Abscess represents the localization of bacteria, while bacteremia and (typically) sepsis are conditions in which a bacterial infection is circulating in the blood. Sometimes a specific bacterium causes a specific disease (e.g., anthrax, diphtheria, typhoid), but any bacteria in some organs cause a similar disease: in lungs, pneumonia occurs; in the urinary tract, cystitis or pyelonephritis, and in the brain coverings, meningitis. Many venereal diseases are due to bacteria. In some diseases (e.g., tuberculosis, leprosy, rheumatic fever), many manifestations are due to hypersensitivity (see immunity) to the bacteria. While antibiotics have greatly reduced death and ill-health from bacteria and vaccination against specific diseases (e.g., whooping cough) has limited the number of cases, bacteria remain an important factor in disease.

 


Viral diseases

A viral disease is an infectious disease due to a virus.

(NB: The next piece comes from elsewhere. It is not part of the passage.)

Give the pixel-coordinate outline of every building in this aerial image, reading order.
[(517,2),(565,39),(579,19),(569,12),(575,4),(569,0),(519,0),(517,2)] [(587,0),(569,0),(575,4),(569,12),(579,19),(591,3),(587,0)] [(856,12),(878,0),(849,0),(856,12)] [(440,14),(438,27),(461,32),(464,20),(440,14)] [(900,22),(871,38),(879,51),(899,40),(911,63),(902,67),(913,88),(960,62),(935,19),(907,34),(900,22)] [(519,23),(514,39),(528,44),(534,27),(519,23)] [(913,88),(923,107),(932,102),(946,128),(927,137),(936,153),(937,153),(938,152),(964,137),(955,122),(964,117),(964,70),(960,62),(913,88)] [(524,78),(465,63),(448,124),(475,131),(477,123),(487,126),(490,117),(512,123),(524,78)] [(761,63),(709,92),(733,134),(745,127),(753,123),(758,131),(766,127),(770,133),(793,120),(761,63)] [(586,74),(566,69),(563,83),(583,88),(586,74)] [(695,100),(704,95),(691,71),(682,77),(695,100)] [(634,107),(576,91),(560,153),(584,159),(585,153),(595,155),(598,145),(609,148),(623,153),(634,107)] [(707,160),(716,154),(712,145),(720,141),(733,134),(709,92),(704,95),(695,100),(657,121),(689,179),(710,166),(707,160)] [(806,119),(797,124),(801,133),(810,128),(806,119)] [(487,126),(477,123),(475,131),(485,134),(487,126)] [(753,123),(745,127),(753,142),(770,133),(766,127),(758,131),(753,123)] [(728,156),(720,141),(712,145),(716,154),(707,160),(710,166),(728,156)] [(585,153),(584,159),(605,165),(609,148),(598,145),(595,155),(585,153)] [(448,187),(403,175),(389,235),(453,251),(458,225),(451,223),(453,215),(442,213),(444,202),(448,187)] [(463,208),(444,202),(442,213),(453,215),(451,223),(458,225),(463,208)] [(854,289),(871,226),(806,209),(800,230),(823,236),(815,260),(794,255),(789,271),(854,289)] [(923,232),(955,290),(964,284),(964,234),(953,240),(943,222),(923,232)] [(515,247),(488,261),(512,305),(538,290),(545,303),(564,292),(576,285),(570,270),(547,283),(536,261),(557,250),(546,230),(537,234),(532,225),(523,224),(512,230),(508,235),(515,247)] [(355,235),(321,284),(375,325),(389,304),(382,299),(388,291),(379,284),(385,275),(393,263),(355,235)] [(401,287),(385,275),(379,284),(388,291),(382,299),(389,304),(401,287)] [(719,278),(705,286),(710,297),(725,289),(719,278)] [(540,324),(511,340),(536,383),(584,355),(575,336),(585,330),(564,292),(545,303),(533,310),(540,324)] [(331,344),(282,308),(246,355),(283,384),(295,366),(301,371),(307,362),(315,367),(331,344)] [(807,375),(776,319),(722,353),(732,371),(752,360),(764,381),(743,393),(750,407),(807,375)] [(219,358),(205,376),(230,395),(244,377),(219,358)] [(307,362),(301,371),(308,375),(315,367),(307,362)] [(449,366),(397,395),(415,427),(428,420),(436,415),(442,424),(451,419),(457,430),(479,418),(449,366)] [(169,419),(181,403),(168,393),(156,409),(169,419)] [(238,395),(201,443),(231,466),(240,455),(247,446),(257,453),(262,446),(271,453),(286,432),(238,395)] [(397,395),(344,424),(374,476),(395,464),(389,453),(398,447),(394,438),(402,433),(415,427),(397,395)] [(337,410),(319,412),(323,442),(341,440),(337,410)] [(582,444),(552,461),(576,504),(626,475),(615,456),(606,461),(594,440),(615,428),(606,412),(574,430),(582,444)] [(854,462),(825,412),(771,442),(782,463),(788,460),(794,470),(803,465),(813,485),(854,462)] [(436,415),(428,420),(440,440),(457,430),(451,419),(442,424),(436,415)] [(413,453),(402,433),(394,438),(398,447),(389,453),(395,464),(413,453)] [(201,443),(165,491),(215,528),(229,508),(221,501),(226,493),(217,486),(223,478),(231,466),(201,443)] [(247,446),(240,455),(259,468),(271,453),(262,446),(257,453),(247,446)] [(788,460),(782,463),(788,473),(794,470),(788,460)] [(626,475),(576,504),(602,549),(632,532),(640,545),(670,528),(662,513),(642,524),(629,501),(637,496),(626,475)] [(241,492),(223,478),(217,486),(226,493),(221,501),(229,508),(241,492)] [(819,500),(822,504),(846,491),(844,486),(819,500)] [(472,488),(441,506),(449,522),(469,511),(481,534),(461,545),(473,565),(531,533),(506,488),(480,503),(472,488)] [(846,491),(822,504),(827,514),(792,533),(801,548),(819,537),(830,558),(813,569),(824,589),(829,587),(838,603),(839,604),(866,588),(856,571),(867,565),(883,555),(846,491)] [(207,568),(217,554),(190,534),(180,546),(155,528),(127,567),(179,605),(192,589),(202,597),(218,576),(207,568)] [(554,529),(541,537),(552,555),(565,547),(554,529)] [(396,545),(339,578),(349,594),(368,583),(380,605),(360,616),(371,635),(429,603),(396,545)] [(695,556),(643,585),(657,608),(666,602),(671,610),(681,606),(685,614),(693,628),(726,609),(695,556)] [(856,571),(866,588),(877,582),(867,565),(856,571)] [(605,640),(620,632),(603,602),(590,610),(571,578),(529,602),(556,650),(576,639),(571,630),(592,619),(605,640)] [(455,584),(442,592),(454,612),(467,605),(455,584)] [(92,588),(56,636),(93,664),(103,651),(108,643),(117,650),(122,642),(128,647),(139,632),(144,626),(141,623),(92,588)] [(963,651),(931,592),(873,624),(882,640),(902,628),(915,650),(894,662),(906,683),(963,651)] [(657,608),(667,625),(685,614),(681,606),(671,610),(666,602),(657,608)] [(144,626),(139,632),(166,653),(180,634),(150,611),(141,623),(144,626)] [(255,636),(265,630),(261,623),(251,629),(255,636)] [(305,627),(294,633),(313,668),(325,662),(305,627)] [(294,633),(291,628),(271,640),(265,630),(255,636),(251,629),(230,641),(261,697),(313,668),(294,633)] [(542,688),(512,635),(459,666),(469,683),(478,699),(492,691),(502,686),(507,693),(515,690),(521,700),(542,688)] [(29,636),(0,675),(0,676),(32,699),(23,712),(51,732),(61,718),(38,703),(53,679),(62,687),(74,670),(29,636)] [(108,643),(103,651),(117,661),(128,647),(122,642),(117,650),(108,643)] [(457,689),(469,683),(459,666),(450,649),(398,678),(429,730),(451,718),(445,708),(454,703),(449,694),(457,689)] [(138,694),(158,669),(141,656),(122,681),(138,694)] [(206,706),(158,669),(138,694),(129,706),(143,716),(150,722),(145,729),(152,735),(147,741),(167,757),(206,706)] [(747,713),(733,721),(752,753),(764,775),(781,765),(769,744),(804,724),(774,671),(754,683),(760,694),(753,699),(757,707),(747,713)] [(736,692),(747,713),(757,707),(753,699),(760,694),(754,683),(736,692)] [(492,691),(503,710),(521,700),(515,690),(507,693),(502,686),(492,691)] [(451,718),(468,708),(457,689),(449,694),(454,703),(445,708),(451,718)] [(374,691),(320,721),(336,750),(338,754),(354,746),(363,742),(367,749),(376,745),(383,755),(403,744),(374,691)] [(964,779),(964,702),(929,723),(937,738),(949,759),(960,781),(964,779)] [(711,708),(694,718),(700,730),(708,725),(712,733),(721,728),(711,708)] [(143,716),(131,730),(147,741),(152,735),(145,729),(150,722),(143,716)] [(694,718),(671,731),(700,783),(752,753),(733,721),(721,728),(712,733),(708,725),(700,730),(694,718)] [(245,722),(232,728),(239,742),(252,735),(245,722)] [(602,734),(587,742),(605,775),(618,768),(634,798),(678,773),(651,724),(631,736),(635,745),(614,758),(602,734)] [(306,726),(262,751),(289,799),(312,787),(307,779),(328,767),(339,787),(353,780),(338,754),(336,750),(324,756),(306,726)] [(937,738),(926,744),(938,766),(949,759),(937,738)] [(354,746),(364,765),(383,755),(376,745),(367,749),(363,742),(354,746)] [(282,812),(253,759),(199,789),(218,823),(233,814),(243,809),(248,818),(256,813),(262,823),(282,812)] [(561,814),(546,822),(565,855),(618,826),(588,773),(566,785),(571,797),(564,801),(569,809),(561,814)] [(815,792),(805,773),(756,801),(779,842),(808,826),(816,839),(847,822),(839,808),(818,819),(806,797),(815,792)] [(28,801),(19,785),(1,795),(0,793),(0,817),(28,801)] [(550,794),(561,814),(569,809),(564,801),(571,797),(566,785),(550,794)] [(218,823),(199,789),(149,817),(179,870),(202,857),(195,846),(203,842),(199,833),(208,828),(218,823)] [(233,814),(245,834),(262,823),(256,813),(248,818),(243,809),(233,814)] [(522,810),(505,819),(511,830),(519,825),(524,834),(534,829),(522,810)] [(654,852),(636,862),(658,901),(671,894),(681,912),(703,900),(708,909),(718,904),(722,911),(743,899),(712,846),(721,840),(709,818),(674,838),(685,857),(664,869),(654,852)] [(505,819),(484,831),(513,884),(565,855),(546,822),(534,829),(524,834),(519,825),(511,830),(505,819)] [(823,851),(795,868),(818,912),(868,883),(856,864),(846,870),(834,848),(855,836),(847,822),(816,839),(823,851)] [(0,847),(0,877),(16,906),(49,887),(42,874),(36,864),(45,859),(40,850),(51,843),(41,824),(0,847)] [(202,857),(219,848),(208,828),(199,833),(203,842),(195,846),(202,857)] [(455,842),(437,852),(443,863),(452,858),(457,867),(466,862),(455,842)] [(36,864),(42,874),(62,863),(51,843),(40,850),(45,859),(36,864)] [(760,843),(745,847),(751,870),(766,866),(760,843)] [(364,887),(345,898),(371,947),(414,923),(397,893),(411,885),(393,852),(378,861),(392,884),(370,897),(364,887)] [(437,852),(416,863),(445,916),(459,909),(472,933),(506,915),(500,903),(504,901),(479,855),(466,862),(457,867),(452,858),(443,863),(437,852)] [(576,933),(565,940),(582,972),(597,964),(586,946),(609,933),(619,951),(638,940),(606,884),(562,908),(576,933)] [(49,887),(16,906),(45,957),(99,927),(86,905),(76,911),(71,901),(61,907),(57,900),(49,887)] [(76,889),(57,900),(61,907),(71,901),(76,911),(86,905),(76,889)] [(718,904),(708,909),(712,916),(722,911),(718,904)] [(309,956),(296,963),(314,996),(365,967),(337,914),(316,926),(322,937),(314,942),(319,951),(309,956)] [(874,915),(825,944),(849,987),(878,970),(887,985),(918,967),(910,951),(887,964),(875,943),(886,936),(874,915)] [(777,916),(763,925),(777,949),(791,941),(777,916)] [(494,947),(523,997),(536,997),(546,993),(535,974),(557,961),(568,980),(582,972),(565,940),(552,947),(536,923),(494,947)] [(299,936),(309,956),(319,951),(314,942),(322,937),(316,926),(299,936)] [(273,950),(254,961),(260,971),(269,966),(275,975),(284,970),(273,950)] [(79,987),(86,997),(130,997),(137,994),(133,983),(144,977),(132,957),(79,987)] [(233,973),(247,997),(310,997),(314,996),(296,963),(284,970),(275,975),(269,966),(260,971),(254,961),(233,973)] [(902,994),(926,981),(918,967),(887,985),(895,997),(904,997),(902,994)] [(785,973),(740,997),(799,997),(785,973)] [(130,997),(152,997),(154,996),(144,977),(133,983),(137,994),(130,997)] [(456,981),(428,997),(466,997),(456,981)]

The common cold, influenza, chickenpox, measles, and rubella are common in childhood, while lassa fever and yellow fever are important tropical diseases. Viruses may also cause specific organ disease such as hepatitis, meningitis, encephalitis, myocarditis, and pericarditis. Most viral diseases are self-limited and mild, but there are few specific drugs effective in cases of severe illness. Prevention by vaccination is therefore crucial.

 


Parasitic diseases

A parasitic disease is an infection or infestation by parasites, usually referring to nonbacterial and nonviral agents (i.e., to protozoa and helminths). malaria, leishmaniasis, trypanosomiasis (see trypanosomes), chagas' disease, filariasis, schistosomiasis, toxoplasmosis, amebiasis, and tapeworm are common examples. Manifestations may depend on the life cycle of the parasite; animal or insect vectors are usual. Chemotherapy is often an effective treatment.